--- Listed entries Enclosed Below ---

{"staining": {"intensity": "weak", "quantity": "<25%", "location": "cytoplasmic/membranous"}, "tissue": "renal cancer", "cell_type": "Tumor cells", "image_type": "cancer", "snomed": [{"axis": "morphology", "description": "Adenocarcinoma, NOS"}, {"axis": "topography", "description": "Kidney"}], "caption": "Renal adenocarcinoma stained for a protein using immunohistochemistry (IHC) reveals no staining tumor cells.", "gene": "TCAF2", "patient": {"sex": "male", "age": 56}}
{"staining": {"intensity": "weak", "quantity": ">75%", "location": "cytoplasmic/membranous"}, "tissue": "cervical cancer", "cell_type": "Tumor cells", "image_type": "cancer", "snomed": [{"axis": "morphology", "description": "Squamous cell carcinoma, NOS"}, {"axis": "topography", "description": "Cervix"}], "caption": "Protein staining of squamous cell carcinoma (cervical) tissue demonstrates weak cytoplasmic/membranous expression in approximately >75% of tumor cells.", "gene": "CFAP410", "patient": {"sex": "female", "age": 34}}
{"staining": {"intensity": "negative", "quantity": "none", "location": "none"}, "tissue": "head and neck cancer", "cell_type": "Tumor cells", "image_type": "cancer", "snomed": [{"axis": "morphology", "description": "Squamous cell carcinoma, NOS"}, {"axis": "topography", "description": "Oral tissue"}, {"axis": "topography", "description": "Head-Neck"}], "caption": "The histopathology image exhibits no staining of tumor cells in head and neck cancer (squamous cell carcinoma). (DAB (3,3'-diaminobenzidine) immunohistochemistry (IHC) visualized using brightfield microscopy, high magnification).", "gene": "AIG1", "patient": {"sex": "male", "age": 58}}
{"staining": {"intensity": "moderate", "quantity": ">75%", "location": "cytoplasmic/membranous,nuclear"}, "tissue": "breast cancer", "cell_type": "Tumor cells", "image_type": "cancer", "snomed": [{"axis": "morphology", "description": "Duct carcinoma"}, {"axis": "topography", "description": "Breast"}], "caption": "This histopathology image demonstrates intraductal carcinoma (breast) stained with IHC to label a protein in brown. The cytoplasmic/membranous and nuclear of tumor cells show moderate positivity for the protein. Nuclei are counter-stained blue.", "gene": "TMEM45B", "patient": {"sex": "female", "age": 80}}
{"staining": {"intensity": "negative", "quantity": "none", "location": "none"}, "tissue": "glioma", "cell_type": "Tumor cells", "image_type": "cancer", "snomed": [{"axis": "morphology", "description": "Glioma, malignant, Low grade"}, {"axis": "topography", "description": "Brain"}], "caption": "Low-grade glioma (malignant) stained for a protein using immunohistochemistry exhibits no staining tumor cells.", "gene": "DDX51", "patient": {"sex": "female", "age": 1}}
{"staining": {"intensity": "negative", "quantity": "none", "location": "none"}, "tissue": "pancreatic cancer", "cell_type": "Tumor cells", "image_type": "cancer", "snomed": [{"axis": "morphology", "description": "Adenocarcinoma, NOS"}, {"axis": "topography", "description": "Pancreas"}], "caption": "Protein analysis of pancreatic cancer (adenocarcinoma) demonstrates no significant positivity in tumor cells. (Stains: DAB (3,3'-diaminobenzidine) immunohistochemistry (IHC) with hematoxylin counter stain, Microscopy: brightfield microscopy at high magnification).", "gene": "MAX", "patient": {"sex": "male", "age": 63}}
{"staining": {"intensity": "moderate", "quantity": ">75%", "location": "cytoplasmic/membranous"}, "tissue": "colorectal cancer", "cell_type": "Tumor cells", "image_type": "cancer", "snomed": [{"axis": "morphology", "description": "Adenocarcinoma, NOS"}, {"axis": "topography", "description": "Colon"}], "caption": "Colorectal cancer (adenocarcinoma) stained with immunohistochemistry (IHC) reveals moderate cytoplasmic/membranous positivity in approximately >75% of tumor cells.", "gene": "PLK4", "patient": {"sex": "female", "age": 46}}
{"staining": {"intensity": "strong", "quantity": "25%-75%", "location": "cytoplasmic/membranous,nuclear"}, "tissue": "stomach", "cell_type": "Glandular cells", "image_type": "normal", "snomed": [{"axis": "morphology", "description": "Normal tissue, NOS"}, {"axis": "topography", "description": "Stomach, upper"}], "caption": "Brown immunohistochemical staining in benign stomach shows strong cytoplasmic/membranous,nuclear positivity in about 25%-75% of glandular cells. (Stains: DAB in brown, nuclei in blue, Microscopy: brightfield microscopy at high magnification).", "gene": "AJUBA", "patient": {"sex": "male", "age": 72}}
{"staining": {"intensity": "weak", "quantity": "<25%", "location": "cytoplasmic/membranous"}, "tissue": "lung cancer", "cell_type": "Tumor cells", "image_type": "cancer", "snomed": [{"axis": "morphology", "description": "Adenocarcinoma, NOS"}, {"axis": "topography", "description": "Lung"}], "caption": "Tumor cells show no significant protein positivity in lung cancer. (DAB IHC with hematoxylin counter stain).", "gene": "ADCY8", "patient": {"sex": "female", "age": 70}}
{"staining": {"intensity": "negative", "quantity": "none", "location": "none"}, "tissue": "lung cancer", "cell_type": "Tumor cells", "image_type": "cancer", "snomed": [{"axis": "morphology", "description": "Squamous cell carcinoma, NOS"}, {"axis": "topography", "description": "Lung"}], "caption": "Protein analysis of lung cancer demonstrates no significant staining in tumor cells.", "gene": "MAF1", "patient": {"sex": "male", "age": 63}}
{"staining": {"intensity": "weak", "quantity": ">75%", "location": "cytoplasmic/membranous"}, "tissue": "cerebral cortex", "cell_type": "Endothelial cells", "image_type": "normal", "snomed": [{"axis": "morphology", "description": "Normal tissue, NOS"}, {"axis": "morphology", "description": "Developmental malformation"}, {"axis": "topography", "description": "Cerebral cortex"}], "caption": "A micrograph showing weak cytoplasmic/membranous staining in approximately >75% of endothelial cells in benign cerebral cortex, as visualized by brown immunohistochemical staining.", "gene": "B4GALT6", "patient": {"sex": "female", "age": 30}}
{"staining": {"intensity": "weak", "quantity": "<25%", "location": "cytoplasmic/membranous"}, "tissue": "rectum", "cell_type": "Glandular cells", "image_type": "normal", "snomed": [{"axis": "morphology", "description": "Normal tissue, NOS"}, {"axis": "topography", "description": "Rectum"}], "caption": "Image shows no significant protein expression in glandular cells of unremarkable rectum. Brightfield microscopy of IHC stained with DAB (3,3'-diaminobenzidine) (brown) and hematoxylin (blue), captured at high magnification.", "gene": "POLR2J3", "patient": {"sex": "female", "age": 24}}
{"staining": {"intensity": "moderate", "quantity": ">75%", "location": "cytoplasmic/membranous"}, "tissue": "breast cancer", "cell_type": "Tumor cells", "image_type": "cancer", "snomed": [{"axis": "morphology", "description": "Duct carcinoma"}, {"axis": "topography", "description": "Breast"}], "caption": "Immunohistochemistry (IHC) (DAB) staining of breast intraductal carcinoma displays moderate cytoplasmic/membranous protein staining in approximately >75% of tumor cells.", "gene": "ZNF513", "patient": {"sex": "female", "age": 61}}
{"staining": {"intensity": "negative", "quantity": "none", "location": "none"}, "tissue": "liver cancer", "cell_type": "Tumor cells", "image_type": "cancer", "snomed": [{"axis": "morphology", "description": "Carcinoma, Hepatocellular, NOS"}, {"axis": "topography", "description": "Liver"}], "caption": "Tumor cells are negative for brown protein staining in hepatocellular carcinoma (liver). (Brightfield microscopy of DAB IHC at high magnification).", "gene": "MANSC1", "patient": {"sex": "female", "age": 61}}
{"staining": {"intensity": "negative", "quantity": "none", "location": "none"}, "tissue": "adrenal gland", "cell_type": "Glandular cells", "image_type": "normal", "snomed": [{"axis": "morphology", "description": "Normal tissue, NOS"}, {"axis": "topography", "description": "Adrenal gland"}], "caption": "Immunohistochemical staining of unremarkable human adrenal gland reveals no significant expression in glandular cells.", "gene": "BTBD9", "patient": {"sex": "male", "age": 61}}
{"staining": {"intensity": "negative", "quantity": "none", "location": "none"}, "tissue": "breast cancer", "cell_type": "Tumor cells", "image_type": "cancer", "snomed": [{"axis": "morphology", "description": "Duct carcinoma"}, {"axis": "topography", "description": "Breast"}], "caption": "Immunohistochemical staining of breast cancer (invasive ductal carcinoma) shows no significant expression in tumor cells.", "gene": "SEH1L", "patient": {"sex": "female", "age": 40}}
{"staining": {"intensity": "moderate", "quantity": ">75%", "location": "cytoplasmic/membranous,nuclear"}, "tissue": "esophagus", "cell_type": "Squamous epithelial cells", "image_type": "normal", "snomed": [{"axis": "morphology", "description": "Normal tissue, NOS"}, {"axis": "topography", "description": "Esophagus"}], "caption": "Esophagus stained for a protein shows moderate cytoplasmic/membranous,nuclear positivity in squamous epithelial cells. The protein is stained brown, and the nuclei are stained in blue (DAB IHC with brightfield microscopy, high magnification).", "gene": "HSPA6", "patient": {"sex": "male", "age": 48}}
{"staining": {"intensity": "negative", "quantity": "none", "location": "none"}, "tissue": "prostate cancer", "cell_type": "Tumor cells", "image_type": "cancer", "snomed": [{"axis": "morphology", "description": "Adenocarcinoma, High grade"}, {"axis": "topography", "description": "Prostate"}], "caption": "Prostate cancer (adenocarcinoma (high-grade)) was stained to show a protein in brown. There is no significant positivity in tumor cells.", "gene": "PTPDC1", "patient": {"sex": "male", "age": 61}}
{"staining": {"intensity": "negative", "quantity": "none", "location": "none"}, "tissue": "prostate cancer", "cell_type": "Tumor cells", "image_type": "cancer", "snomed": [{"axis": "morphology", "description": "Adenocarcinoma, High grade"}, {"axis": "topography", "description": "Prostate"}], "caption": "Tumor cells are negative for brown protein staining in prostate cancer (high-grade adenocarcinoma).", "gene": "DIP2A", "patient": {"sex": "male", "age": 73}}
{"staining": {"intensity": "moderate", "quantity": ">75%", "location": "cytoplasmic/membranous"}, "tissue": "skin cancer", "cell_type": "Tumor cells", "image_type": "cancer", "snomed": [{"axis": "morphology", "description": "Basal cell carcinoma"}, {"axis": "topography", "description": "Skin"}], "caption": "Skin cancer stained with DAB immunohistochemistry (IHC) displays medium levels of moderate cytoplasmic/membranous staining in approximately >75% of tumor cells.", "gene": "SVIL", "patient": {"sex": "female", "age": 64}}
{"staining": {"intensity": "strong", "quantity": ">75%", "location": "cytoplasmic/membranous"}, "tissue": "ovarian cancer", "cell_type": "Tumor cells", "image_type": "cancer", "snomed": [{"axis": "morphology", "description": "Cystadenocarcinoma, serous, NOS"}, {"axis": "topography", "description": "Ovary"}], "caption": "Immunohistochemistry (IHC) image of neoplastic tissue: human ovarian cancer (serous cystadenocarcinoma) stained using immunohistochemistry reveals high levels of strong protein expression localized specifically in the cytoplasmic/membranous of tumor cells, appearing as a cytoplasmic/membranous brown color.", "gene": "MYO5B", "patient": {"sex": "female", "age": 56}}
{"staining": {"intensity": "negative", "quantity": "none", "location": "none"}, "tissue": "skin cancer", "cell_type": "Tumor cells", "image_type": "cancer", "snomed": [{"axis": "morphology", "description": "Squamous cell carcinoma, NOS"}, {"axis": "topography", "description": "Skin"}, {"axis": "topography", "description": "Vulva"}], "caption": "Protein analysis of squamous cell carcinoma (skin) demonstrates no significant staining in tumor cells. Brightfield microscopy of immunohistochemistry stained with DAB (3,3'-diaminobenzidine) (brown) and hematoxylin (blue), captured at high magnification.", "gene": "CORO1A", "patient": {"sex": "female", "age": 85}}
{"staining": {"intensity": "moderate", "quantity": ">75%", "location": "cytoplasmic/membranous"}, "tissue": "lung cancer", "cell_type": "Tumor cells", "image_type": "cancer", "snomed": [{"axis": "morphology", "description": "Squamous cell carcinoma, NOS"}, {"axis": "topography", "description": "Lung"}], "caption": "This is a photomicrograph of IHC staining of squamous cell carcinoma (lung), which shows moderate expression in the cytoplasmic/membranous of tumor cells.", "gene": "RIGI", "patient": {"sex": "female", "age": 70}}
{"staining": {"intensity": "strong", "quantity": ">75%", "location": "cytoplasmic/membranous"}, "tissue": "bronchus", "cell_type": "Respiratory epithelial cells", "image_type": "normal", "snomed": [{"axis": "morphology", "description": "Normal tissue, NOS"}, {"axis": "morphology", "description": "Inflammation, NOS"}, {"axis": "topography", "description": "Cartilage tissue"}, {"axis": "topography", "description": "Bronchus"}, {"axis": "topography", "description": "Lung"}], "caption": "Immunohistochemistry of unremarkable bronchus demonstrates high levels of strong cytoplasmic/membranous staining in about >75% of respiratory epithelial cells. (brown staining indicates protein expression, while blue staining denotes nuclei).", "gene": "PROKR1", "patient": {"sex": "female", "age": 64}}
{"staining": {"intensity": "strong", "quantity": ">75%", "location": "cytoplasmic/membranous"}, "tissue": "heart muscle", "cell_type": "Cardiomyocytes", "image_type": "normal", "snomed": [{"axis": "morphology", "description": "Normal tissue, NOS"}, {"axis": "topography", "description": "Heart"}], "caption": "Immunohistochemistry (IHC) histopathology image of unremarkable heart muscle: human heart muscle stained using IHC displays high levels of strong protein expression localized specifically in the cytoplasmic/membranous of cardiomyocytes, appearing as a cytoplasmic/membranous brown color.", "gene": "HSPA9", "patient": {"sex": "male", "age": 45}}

--- End of Enclosed Listed entries ---

**Description of the task:** Output, exactly and in full, the lines from the start of the entries above through the line that contains "cell carcinoma (cervical)".

**Exercise result:**
{"staining": {"intensity": "weak", "quantity": "<25%", "location": "cytoplasmic/membranous"}, "tissue": "renal cancer", "cell_type": "Tumor cells", "image_type": "cancer", "snomed": [{"axis": "morphology", "description": "Adenocarcinoma, NOS"}, {"axis": "topography", "description": "Kidney"}], "caption": "Renal adenocarcinoma stained for a protein using immunohistochemistry (IHC) reveals no staining tumor cells.", "gene": "TCAF2", "patient": {"sex": "male", "age": 56}}
{"staining": {"intensity": "weak", "quantity": ">75%", "location": "cytoplasmic/membranous"}, "tissue": "cervical cancer", "cell_type": "Tumor cells", "image_type": "cancer", "snomed": [{"axis": "morphology", "description": "Squamous cell carcinoma, NOS"}, {"axis": "topography", "description": "Cervix"}], "caption": "Protein staining of squamous cell carcinoma (cervical) tissue demonstrates weak cytoplasmic/membranous expression in approximately >75% of tumor cells.", "gene": "CFAP410", "patient": {"sex": "female", "age": 34}}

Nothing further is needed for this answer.